- [PROBLEM STATEMENT] Transcribe the data that follows precisely, omitting nothing.

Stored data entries
────────────────────
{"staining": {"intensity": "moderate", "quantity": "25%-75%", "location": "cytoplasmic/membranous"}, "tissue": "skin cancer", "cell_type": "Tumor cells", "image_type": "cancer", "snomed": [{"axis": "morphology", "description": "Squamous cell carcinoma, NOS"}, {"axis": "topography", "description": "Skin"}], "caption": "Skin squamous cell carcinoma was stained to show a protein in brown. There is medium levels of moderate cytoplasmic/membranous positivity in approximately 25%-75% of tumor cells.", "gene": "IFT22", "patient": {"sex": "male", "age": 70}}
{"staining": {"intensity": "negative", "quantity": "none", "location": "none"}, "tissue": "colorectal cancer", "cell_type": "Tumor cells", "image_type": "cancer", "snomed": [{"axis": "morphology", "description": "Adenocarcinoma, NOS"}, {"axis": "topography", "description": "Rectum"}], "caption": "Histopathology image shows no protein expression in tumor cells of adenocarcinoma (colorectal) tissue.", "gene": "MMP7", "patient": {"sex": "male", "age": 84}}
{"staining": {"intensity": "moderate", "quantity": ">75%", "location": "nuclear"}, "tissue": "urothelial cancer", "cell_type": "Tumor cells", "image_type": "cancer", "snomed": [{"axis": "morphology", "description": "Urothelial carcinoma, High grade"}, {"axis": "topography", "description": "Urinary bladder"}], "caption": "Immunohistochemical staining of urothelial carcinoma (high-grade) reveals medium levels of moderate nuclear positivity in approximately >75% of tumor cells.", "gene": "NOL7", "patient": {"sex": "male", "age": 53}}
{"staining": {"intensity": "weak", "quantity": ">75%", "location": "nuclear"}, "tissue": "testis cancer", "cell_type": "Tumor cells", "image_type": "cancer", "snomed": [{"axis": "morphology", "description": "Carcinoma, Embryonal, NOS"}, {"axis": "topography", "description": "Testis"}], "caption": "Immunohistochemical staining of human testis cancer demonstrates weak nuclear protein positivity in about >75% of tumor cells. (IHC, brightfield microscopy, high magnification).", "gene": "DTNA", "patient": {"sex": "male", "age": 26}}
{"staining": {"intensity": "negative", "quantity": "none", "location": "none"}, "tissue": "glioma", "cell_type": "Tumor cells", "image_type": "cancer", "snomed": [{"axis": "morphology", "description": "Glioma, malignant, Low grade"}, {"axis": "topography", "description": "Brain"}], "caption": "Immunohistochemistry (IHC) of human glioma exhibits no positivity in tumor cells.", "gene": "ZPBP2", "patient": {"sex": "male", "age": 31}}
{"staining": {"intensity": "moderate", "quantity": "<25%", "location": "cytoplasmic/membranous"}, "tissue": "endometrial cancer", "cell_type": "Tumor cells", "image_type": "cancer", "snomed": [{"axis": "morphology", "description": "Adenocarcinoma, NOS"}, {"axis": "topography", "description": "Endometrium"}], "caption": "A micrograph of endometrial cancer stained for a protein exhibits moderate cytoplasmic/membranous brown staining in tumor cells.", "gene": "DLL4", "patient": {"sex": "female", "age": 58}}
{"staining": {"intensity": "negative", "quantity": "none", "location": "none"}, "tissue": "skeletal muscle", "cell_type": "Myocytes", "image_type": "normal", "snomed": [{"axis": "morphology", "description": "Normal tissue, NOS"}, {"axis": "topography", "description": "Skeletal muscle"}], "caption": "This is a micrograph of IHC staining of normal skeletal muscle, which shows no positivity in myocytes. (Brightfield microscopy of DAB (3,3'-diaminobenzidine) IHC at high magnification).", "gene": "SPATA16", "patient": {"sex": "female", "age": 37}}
────────────────────
- [REPLY TO THE EXERCISE]
{"staining": {"intensity": "moderate", "quantity": "25%-75%", "location": "cytoplasmic/membranous"}, "tissue": "skin cancer", "cell_type": "Tumor cells", "image_type": "cancer", "snomed": [{"axis": "morphology", "description": "Squamous cell carcinoma, NOS"}, {"axis": "topography", "description": "Skin"}], "caption": "Skin squamous cell carcinoma was stained to show a protein in brown. There is medium levels of moderate cytoplasmic/membranous positivity in approximately 25%-75% of tumor cells.", "gene": "IFT22", "patient": {"sex": "male", "age": 70}}
{"staining": {"intensity": "negative", "quantity": "none", "location": "none"}, "tissue": "colorectal cancer", "cell_type": "Tumor cells", "image_type": "cancer", "snomed": [{"axis": "morphology", "description": "Adenocarcinoma, NOS"}, {"axis": "topography", "description": "Rectum"}], "caption": "Histopathology image shows no protein expression in tumor cells of adenocarcinoma (colorectal) tissue.", "gene": "MMP7", "patient": {"sex": "male", "age": 84}}
{"staining": {"intensity": "moderate", "quantity": ">75%", "location": "nuclear"}, "tissue": "urothelial cancer", "cell_type": "Tumor cells", "image_type": "cancer", "snomed": [{"axis": "morphology", "description": "Urothelial carcinoma, High grade"}, {"axis": "topography", "description": "Urinary bladder"}], "caption": "Immunohistochemical staining of urothelial carcinoma (high-grade) reveals medium levels of moderate nuclear positivity in approximately >75% of tumor cells.", "gene": "NOL7", "patient": {"sex": "male", "age": 53}}
{"staining": {"intensity": "weak", "quantity": ">75%", "location": "nuclear"}, "tissue": "testis cancer", "cell_type": "Tumor cells", "image_type": "cancer", "snomed": [{"axis": "morphology", "description": "Carcinoma, Embryonal, NOS"}, {"axis": "topography", "description": "Testis"}], "caption": "Immunohistochemical staining of human testis cancer demonstrates weak nuclear protein positivity in about >75% of tumor cells. (IHC, brightfield microscopy, high magnification).", "gene": "DTNA", "patient": {"sex": "male", "age": 26}}
{"staining": {"intensity": "negative", "quantity": "none", "location": "none"}, "tissue": "glioma", "cell_type": "Tumor cells", "image_type": "cancer", "snomed": [{"axis": "morphology", "description": "Glioma, malignant, Low grade"}, {"axis": "topography", "description": "Brain"}], "caption": "Immunohistochemistry (IHC) of human glioma exhibits no positivity in tumor cells.", "gene": "ZPBP2", "patient": {"sex": "male", "age": 31}}
{"staining": {"intensity": "moderate", "quantity": "<25%", "location": "cytoplasmic/membranous"}, "tissue": "endometrial cancer", "cell_type": "Tumor cells", "image_type": "cancer", "snomed": [{"axis": "morphology", "description": "Adenocarcinoma, NOS"}, {"axis": "topography", "description": "Endometrium"}], "caption": "A micrograph of endometrial cancer stained for a protein exhibits moderate cytoplasmic/membranous brown staining in tumor cells.", "gene": "DLL4", "patient": {"sex": "female", "age": 58}}
{"staining": {"intensity": "negative", "quantity": "none", "location": "none"}, "tissue": "skeletal muscle", "cell_type": "Myocytes", "image_type": "normal", "snomed": [{"axis": "morphology", "description": "Normal tissue, NOS"}, {"axis": "topography", "description": "Skeletal muscle"}], "caption": "This is a micrograph of IHC staining of normal skeletal muscle, which shows no positivity in myocytes. (Brightfield microscopy of DAB (3,3'-diaminobenzidine) IHC at high magnification).", "gene": "SPATA16", "patient": {"sex": "female", "age": 37}}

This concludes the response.